Aufgabe 1 – Welche Person wird im Textabschnitt über Weihnachten im Kindergarten mit einer Aussage zur Freiheit des Einzelnen zitiert?
Aufgabe 2 – Setze den Textabschnitt über Weihnachten im Kindergarten nach seinem letzten Satz fort.

Im Kindergarten ist man sich eigentlich einig: Weihnachten ist ein Geschenk der Erzieher an die Kindergartenkinder, und dafür müssen alle ganz brav und artig sein und die Kontakte runterfahren, sonst kommt der Weihnachtsmann nicht. Man sprach nicht von mündigen Bürgern, denen in einer Gefahrensituation im demokratischen Rahmen die Grundrechte eingeschränkt werden. Vielmehr wurde über ihren Kopf hinweg entschieden. Der Lockdown und die Maßnahmen sind aus Gründen, die ihren Horizont überschreiten, wichtig – die Frage ist nun, wie man das den Kindern beibringt, ohne dass sie bockig werden und randalieren. Dabei möchte man sich natürlich an die Bedürfnisse der Kinder anpassen, aber „natürlich endet die Freiheit des Einzelnen, wo es um die Gemeinschaft geht“, wie Helge Braun sagte.

Gegebene Daten –
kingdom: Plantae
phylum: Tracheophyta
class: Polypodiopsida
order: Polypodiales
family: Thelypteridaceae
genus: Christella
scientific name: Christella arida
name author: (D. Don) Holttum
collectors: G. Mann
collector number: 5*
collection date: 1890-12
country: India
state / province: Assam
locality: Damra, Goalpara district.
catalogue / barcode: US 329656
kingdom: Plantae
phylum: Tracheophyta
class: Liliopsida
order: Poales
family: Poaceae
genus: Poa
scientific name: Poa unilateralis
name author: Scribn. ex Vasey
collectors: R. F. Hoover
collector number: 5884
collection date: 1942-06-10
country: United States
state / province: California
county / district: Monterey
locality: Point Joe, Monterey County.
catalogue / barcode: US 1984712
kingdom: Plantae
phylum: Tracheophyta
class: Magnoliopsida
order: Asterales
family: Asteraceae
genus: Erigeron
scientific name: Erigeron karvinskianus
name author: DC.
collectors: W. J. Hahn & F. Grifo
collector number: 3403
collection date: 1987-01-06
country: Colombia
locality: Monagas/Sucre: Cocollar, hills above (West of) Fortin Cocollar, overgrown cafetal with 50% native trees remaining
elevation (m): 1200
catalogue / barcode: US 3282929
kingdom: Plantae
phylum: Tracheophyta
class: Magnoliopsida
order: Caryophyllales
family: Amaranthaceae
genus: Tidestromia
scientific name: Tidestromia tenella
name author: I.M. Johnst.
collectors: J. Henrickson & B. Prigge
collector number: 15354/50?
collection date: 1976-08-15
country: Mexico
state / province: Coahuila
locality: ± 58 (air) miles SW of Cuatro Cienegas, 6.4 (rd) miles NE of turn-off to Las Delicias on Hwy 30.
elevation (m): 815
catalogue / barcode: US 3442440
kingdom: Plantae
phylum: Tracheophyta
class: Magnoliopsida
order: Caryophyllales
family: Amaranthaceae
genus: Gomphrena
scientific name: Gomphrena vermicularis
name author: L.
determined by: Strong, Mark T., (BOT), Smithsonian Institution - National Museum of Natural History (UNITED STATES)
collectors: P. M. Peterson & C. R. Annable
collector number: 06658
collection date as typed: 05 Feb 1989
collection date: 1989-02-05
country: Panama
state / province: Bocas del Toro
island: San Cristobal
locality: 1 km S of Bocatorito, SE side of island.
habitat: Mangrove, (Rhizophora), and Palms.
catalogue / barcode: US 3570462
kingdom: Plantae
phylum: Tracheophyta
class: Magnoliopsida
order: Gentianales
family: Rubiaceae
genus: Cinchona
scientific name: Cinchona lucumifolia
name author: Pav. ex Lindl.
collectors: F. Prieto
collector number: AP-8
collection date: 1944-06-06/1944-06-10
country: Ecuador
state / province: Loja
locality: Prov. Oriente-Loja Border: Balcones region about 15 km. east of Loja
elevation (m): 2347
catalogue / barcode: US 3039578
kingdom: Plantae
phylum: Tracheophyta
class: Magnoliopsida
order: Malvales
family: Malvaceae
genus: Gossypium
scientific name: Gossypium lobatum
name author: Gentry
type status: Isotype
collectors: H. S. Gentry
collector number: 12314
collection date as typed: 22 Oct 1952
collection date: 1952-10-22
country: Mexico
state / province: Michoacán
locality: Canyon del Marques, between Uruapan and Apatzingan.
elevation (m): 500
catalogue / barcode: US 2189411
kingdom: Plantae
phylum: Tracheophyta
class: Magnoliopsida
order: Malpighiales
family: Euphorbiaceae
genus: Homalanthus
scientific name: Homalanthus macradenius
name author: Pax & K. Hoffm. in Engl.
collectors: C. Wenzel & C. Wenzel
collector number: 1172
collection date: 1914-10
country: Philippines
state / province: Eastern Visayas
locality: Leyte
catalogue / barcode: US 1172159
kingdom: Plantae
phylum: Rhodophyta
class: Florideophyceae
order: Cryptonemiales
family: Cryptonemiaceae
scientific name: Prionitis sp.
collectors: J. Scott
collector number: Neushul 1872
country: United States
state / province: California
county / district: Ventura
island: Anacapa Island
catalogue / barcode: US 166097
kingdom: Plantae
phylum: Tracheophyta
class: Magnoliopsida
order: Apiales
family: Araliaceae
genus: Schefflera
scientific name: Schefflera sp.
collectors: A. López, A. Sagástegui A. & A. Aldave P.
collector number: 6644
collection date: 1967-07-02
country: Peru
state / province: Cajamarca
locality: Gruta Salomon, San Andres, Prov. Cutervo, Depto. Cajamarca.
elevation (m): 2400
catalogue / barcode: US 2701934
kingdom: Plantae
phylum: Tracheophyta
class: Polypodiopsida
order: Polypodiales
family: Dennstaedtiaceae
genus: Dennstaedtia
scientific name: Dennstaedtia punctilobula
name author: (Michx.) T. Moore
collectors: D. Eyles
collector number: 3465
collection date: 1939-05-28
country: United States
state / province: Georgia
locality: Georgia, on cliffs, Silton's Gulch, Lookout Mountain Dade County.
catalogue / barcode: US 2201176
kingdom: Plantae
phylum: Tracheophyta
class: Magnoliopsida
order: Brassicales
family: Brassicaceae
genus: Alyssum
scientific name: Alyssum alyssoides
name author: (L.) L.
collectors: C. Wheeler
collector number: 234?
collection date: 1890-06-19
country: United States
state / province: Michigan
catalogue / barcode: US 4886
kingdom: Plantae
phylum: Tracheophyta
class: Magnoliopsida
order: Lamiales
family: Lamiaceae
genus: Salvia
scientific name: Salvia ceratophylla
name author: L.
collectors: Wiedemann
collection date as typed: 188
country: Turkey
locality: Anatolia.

Antwortbereich 1 – Helge Braun

Antwortbereich 2 –
Eigentlich ist Katzenstein auch gar nicht so wirklich Kritikerin, auch nicht so sehr den Maßnahmen – der Unterschied zwischen ihr und den anderen liegt viel mehr darin, dass sie der Bevölkerung mehr zutraut. Sie ist über den Kindergarten hinaus. Statt die Kinder zu Weihnachten einzusperren, weil sie zu naiv sind, die Griffel von einander zu lassen, möchte sie aufklären. Aufklären darüber, wie man sich selbst schützt und sogar darüber, wie man sich selbst testet. Und auch was angemessen ist. Die meisten haben nur ein Problem mit denen, die sich nicht genug schützen, die, die sich zu viel schützen, werden außer Acht gelassen. Dazu sagt Katzenstein, dass sie zwar berufsbedingt „mit ihrer Maske verheiratet ist“, draußen aber „nie“ eine trägt.
Mit diesen Vorstellungen konfrontiert sie Helge Braun, fragt ihn immer wieder, warum man es nicht auch anders machen könnte, stützte sich dabei auf ihre Erfahrungen aus der Praxis. Warum muss man gleich die Kontakte beschränken, warum kann man den Menschen nicht beibringen, wie man sich richtig schützt? In ihrer Praxis sind 1.300 positiv getestete Patienten ein- und ausgegangen, und es hat sich keiner ihrer Kollegen angesteckt. „Man muss sich nicht anstecken“, sagt sie. Doch das überfordert wohl alle. Plötzlich wird sie nicht mehr nach den Einschätzungen einer Expertin gefragt, sondern ihre Äußerungen werden als „interessante Plädoyers“ abgestempelt.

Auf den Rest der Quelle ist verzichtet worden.